Buchi Emecheta is one of a growing number of African women writers who have
set their authorial eyes on the conditions of women living both on their home
continent and abroad. She takes her place among Tsitsi Dangarembga, Miriama Ba,
Bessie Head, Ama Ata Aidoo, Lauretta Ngcobo, and Lindsey Collen, to name a few, as
writers who have formed an intense new voice of African womanhood. Emecheta has
published more than twenty works, including the novels Double Yoke, The
Bride Price, Head above Water, Destination Biafra, and
Kehinde. Each is an exploration of what it means to be a woman and
a mother in rapidly evolving societies where traditions and mores are in a constant
state of flux. While some of her novels mirror her own experience as an expatriate
living in London, her work mostly focuses on her native country of Nigeria.

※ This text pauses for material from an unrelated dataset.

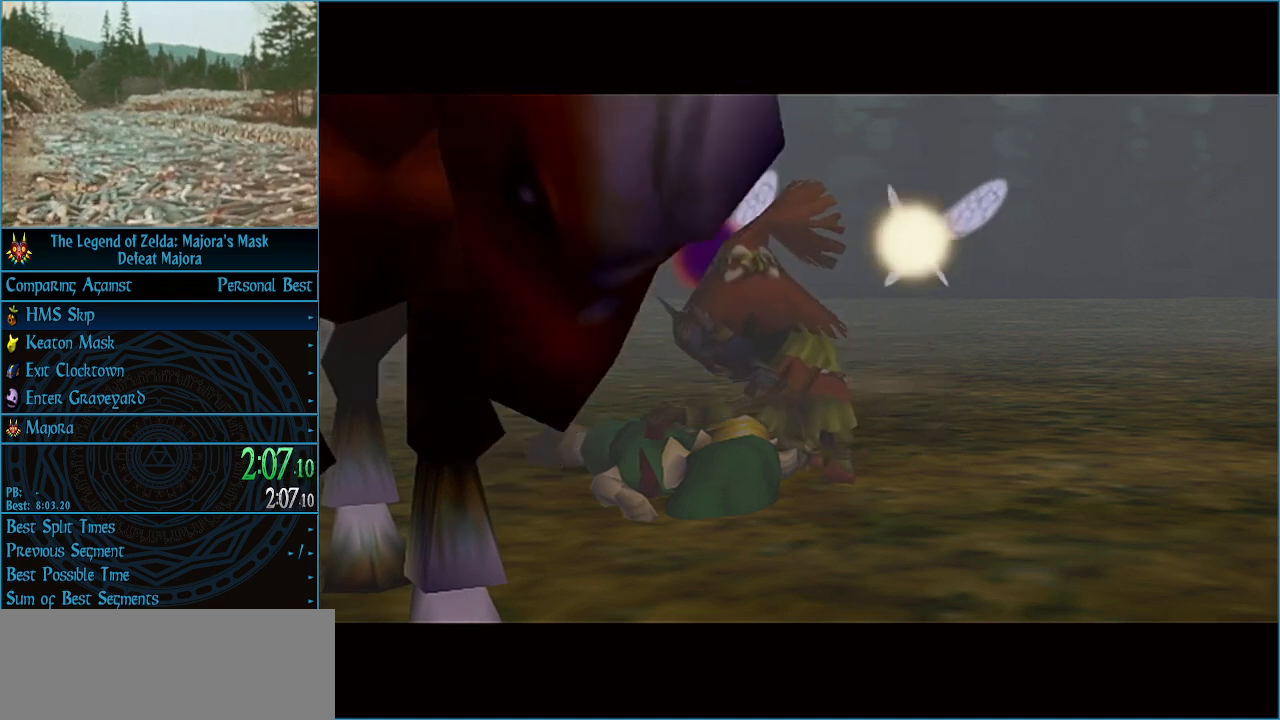
{"buttons": ["B"], "left_stick": "center", "events": [[100, "A", "up"], [133, "B", "down"], [200, "A", "down"], [200, "B", "up"], [267, "B", "down"], [300, "A", "up"], [400, "A", "down"], [500, "A", "up"]]}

The Joys of Motherhood is among her most pivotal works, as it
offers critical commentary on colonialism, tradition, capitalism, and women’s roles
as they come to affect one woman, Nnu Ego, and her family.
Emecheta’s work is not strictly feminist in the western sense
of the term, and she does not fully identify with Western feminist ideals. Many
African women have not typically viewed themselves as domestic drudges, confined to
the endless domestic cycles of childbearing and child rearing. Instead, Emecheta and
others have pointed out that African women have a different cultural understanding
of the role and function of work, identifying themselves as powerful economic forces
who have always been a significant source of the family’s income.
Still, Emecheta does not back down when it comes to critiquing the often
repressive attitudes commonly held by many Ibo men of her generation. The Ibo,
sometimes referred to as the Igbo, are a group of people who originally settled in
southeastern Nigeria. Traditional Ibo culture called for strict regulation of
women’s roles and a proscribed subservience to men. In her novels, Emecheta is often
critical of authoritarian Ibos who take advantage of male privilege, citing it as a
justification for the oppression of their wives and daughters. Emecheta has always
defended polygamy, or multiple marriage, seeing the system as a necessary community
that aids in the rearing of children. However, she argues that it is not a presumed
right that every man holds, especially when the husband is unable to afford and
support additional family members. She sees the unquestioning application of
repressive attitudes and behaviors as systematically silencing women and barring
them from realizing their full potential.
Another source of conflict and change in Emecheta’s work is the colonial
influence. Emecheta turns her critical eye to the mostly white Europeans whose
governments seize control of various African nations, fundamentally annexing them.
European powers turn to developing parts of Africa as a rich source of raw
materials, products, and labor. This foreign presence not only brings a new economic
order to the colonized nation but influences and alters the values, community
standards, and ways of life of the native residents. In The Joys of
Motherhood, the family is affected most profoundly. The young are lured
by the promise of higher education and the temptations of wealth, individual
advancement, and personal gain. The colonial influence challenges and effectively
erodes the communal and clan value systems that once defined and unified the Ibo.
These concerns are simply backdrops to the human drama Emecheta anchors firmly
at the heart of her novel. Emecheta’s art lies in her exploration of individual
lives buffeted and shaped by larger social, economic, and national concerns. Nnu Ego
stands as both a test case and a warning to a society that traditionally values
motherhood at the expense of all other roles women could assume. Nnu Ego is caught
between worlds and between diverse, often warring traditions. Change and resolution
come only at the expense of her happiness and her illusions.